Third, the reality of today’s AI landscape is muddy. Large models and image generators still “go off the rails.” Even teams with good intent ship systems that allow abuse. That means regulators, platforms, and companies must work on prevention, detection, and remediation simultaneously — a technical and policy triage that is easier said than done.
My take: Sweeney is right to highlight the risks of concentrated distribution power — that’s an important, structural debate. But calling out political pressure doesn’t absolve platforms or model owners from urgent responsibility to stop the creation and spread of CSAM. Both points are true: we need safeguards that actually work, and we need oversight mechanisms that aren’t weaponized for partisan ends.

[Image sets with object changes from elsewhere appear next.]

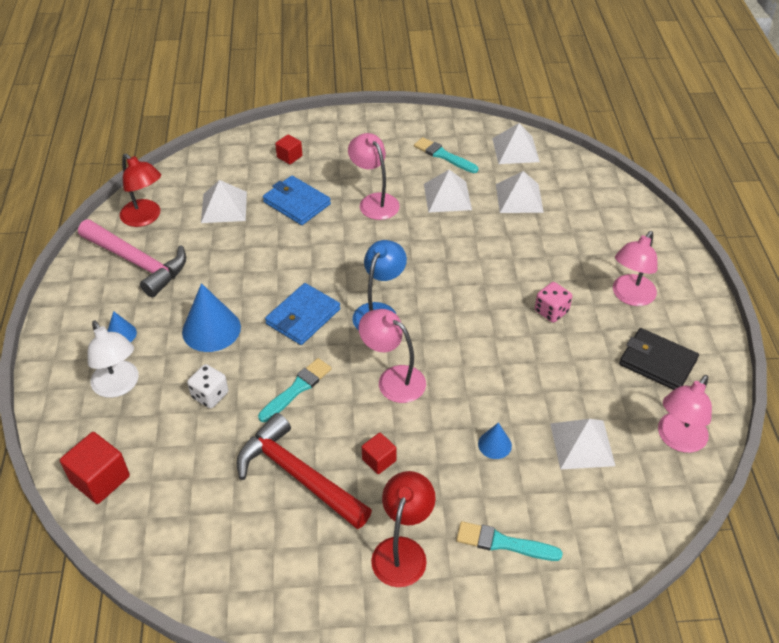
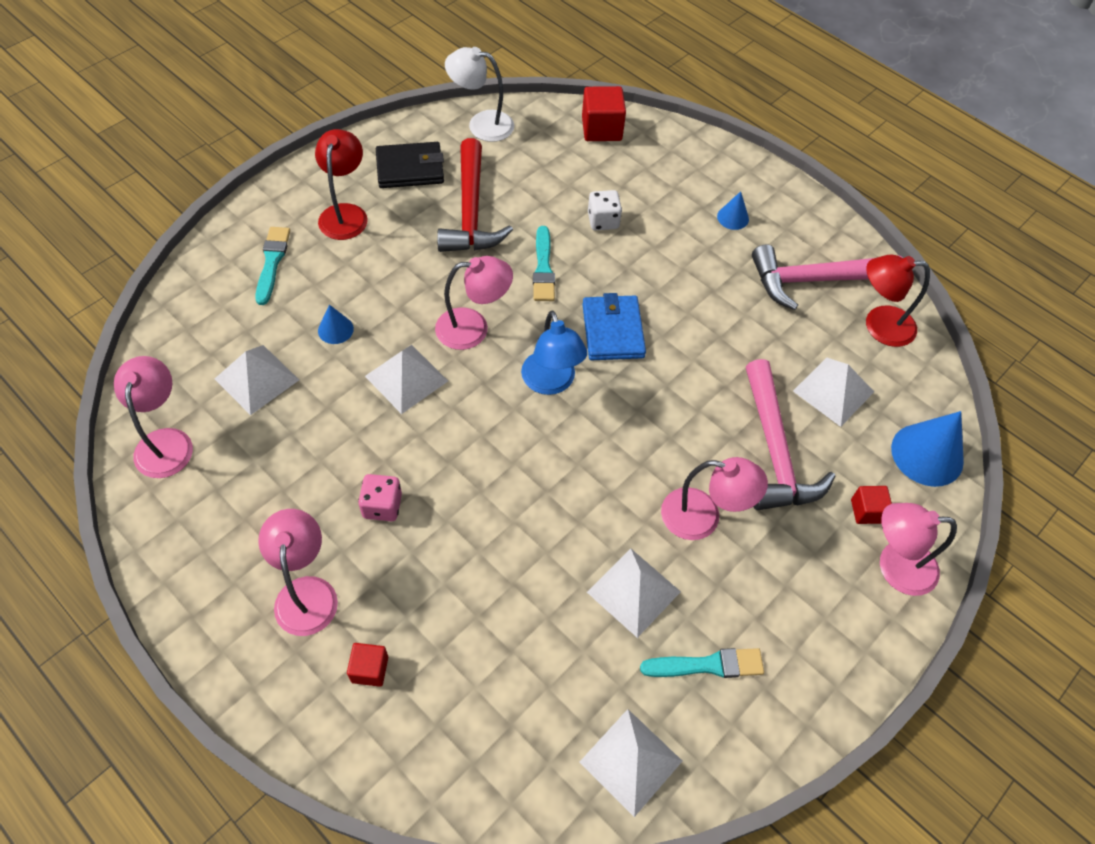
camera: 135 degrees right, 10 degrees up
white lamp [87,321,139,398] -> white lamp moved to [445,47,514,142]
blue cone [182,283,241,352] -> blue cone moved to [891,411,964,487]
red hammer [237,413,372,529] -> red hammer turned 90 degrees clockwise [437,138,513,252]
blue wallet [263,176,331,225] -> pink hammer [746,359,835,510]
red cube [362,433,396,474] -> red cube moved to [347,643,388,687]
red lamp [371,471,436,587] -> red lamp turned 150 degrees counterclockwise [315,129,368,240]
turquoise brush [456,521,563,561] -> turquoise brush turned 60 degrees counterclockwise [255,227,290,305]
white pyramid [496,171,544,213] -> white pyramid moved to [365,345,448,414]
black wallet [619,328,699,390] -> black wallet moved to [376,142,444,188]
none -> pink lamp [880,503,957,596]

Practically, expect incremental fixes: tighter prompt filters, more aggressive moderation, and closer cooperation with law enforcement. If harm continues at scale, app-store removal or regulatory mandates become likelier. The underlying lesson is persistent: generative AI created at scale will keep producing edge-case harms until legal, technical and governance systems catch up.
Tim Sweeney condemned AI-generated CSAM but pushed back hard on senators’ calls to use app-store power to deplatform X and Grok. The clash exposes an ugly trade-off: concentrated gatekeeper power risks political weaponization, yet current AI systems still produce illegal and deeply harmful content — and companies must be held accountable to stop that.